Model Overview: uukuguy/neural-chat-7b-v3-1-dare-0.85
This model is an experimental 7 billion parameter language model derived from the Intel/neural-chat-7b-v3-1 base, incorporating the DARE (Drop and REscale) technique. The DARE method investigates the resilience of fine-tuned language models to parameter pruning, specifically by setting a high proportion (0.85) of delta parameters to zero. This approach aims to understand how larger models can tolerate a higher proportion of discarded parameters while maintaining performance.
Key Characteristics
- DARE Method Application: Utilizes a
weight_mask_rate of 0.85, use_weight_rescale set to True, and a random mask strategy with a scaling_coefficient of 1.0. - Performance Retention: The experiment suggests that a substantial portion of delta parameters can be pruned without significantly affecting the model's capabilities.

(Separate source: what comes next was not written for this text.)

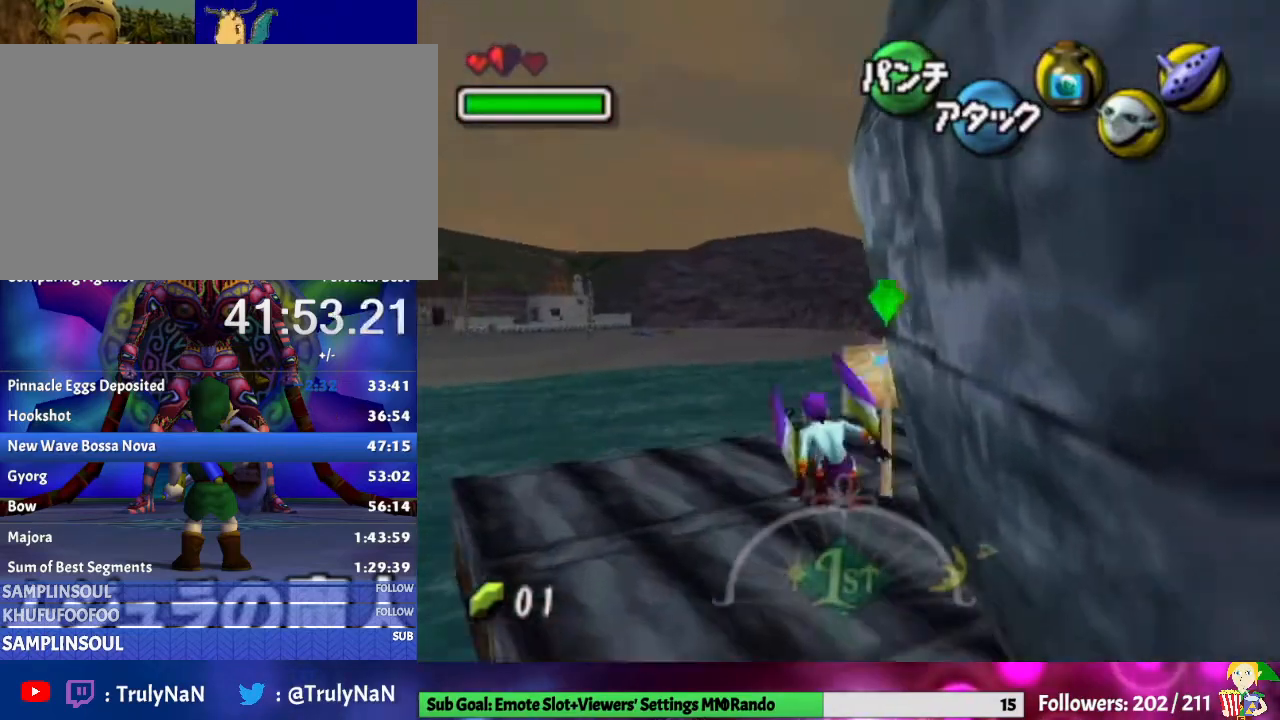
{"buttons": [], "left_stick": "right", "right_stick": "center", "events": [[100, "left_stick", "up-right"], [300, "left_stick", "right"]]}
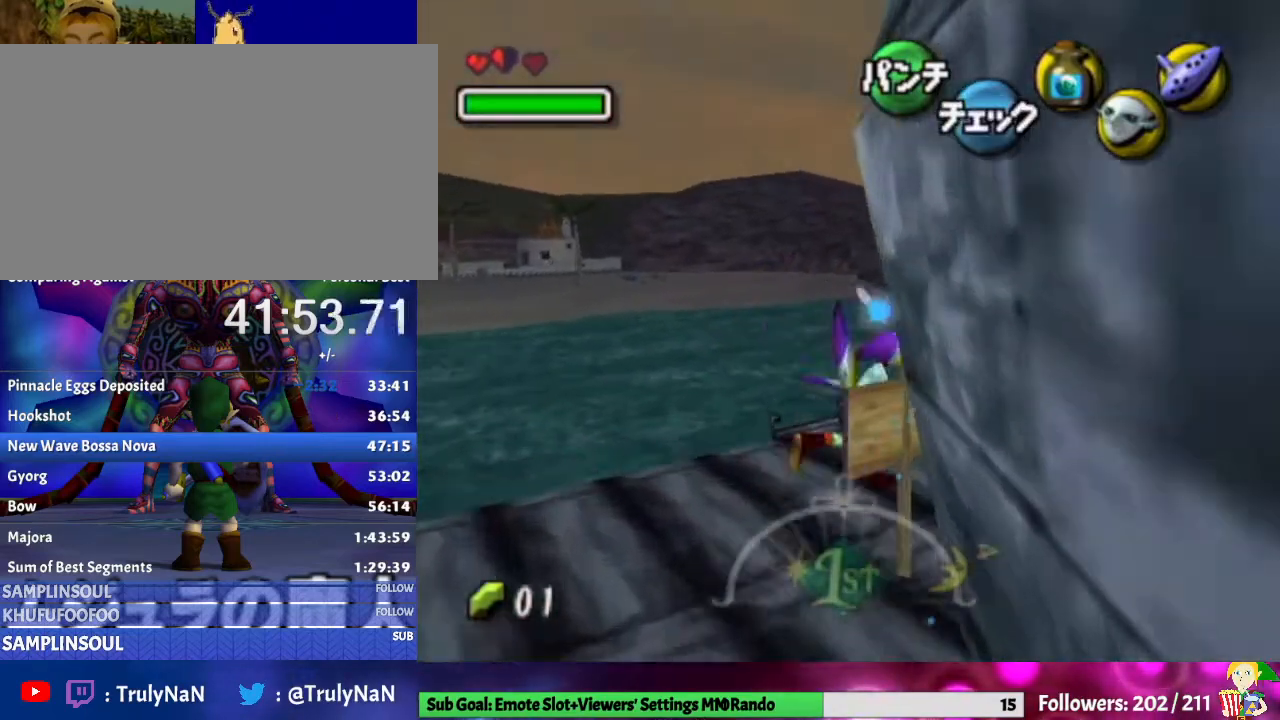
{"buttons": ["A"], "left_stick": "center", "right_stick": "center", "events": [[167, "L1", "down"], [233, "left_stick", "center"], [300, "A", "down"], [300, "L1", "up"], [433, "A", "up"], [500, "A", "down"]]}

- Base Model: Built upon the
Intel/neural-chat-7b-v3-1 architecture, known for its general language understanding and generation abilities.
Benchmarks
The model's performance is evaluated across various benchmarks, showing competitive results compared to other 7B models:
- Average Score: Achieves an average score of 59.06, matching the base
Intel/neural-chat-7b-v3-1 model. - Reasoning: Scores 66.21 on ARC and 62.37 on MMLU.
- Common Sense: Achieves 83.64 on HellaSwag and 78.14 on Winogrande.
- Knowledge: Scores 59.65 on TruthfulQA.
- Math/Problem Solving: Achieves 19.56 on GSM8K and 43.84 on DROP.
Good For
- Research into Model Sparsity: Ideal for researchers exploring parameter pruning techniques like DARE and their impact on LLM performance.
- General Language Tasks: Suitable for applications requiring robust language understanding and generation, leveraging the capabilities of its base model.
- Efficiency Studies: Useful for investigating potential pathways to more efficient model deployment through parameter reduction.